Vous comprendrez que nous ne puissions supporter plus longtemps une telle insubordination et un tel manque de respect nous nous voyons donc contraint de mettre un terme à notre collaboration.

C’est pourquoi, nous sommes contraints de vous confirmer votre licenciement pour insubordination et insuffisance professionnelle dûment constatées et constituant des motifs réels et sérieux.

Votre contrat de travail prendra fin à l’issue de votre préavis légal de deux mois qui a commencé à courir à compter de la première présentation de la lettre recommandée avec accusé de réception, préavis que nous vous dispensons effectuer.

Compte tenu des faits qui vous sont reprochés, nous avons décidé d’annuler votre mise à pied conservatoire. Par conséquent, vous n’aurez pas de déduction de salaire jusqu’à la fin de votre préavis ».

Mme Y a été classée dans la catégorie des travailleurs handicapés par décision de la maison départementale des personnes handicapées en date du 20 juillet 2010 pour la période courant du 1er juin 2010 au 31 août 2015.

Par jugement du 13 octobre 2011, le conseil de prud’hommes de Chaumont, en sa section Commerce, saisi par Mme Y le 28 janvier 2011, a accordé à la salariée une somme de 2 151 euros brut, outre les congés payés afférents, à titre de complément d’indemnité de préavis en raison du classement de l’intéressée dans la catégorie des travailleurs handicapés.

Une somme de 250 euros a encore été allouée à Mme Y qui a été déboutée de toutes ses autres demandes, les premiers juges laissant à chacune des parties la charge de ses dépens.

Cette décision a été frappée d’appel par la salariée qui demande à la cour de dire qu’elle aurait dû bénéficier d’un classement au niveau 7 et non au niveau 5, compte tenu de l’emploi qu’elle a tenu, de condamner en conséquence la société Codifrance à lui payer un rappel de salaire de 14 290,70 euros brut augmenté des congés payés afférents.

---

* ACTIONS DEMANDÉES:
(1) Recopiez à l'identique le passage des enregistrements qui va de la ligne contenant "collection date: 1915-11-22/1915-11-23" jusqu'à la ligne contenant "catalogue / barcode: US 1870182", ces deux lignes comprises.
(2) Reprenez le texte sur le licenciement de Mme Y et prolongez-le après sa dernière phrase.

Enregistrements d'une collection
---

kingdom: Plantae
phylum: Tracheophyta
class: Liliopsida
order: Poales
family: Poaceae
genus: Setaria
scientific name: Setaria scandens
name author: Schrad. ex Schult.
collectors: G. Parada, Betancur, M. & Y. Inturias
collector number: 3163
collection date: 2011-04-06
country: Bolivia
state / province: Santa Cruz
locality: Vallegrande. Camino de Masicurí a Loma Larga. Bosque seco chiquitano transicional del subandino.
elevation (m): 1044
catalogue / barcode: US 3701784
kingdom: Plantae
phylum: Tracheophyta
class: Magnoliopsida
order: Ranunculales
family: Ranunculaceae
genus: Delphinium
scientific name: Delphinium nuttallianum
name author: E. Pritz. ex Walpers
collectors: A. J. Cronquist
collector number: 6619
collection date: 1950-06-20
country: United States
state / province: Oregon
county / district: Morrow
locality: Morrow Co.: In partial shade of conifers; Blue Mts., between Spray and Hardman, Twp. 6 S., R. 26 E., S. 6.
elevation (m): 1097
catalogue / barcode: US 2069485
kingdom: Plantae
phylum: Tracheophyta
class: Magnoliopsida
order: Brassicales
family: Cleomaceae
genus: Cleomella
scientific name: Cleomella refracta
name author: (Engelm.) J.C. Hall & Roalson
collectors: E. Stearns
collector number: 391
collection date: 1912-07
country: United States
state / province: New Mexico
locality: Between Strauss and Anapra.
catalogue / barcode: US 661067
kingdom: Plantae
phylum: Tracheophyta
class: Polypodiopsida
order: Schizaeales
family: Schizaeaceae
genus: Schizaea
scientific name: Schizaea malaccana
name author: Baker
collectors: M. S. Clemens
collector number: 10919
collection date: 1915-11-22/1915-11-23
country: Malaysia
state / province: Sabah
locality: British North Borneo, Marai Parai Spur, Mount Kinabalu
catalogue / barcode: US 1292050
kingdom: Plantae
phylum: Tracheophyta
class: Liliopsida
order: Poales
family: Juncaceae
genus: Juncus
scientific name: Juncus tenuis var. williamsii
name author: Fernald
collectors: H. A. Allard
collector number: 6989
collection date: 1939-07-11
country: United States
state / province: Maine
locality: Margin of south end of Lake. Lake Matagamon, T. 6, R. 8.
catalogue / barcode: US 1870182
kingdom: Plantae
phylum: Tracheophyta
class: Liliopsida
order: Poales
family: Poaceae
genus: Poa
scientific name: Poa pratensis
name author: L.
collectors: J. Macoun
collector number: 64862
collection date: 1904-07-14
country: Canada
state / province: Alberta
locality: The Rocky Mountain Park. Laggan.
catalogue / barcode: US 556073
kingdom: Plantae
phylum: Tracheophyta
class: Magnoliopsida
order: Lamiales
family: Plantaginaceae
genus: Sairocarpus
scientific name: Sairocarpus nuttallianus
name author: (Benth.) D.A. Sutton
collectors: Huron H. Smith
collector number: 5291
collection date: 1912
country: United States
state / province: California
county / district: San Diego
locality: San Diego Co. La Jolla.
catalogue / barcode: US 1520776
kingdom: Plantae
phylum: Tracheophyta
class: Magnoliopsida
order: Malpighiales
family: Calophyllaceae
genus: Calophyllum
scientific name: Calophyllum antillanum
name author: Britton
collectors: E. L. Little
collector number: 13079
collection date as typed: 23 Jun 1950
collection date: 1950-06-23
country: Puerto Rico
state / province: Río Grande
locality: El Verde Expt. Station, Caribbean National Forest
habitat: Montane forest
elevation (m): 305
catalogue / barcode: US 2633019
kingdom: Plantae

---

* LISTE DES RÉPONSES:
(1)
collection date: 1915-11-22/1915-11-23
country: Malaysia
state / province: Sabah
locality: British North Borneo, Marai Parai Spur, Mount Kinabalu
catalogue / barcode: US 1292050
kingdom: Plantae
phylum: Tracheophyta
class: Liliopsida
order: Poales
family: Juncaceae
genus: Juncus
scientific name: Juncus tenuis var. williamsii
name author: Fernald
collectors: H. A. Allard
collector number: 6989
collection date: 1939-07-11
country: United States
state / province: Maine
locality: Margin of south end of Lake. Lake Matagamon, T. 6, R. 8.
catalogue / barcode: US 1870182

(2)
Mme Y réclame encore :

—  1 922,80 euros brut au titre des repos compensateurs non pris,

—  2 660,28 euros brut correspondant à un troisième mois de préavis,

—  266,07 euros brut de congés payés afférents,

—  10 000 euros de dommages et intérêts au titre du préjudice causé par l’absence d’affiliation à la caisse des cadres,

—  30 000,72 euros de dommages et intérêts pour licenciement sans cause réelle et sérieuse,

enfin, 2 000 euros sur le fondement de l’article 700 du code de procédure civile.

La société Codifrance forme un appel incident, concluant au débouté de l’ensemble des demandes formées par la salariée. Elle sollicite la condamnation de Mme Y à lui payer une indemnité de 2 500 euros au titre des frais irrépétibles exposés devant la cour.

Pour plus ample exposé de la procédure et des prétentions des parties, la cour se réfère à leurs conclusions visées par le greffier, reprises et complétées lors de l’audience des débats.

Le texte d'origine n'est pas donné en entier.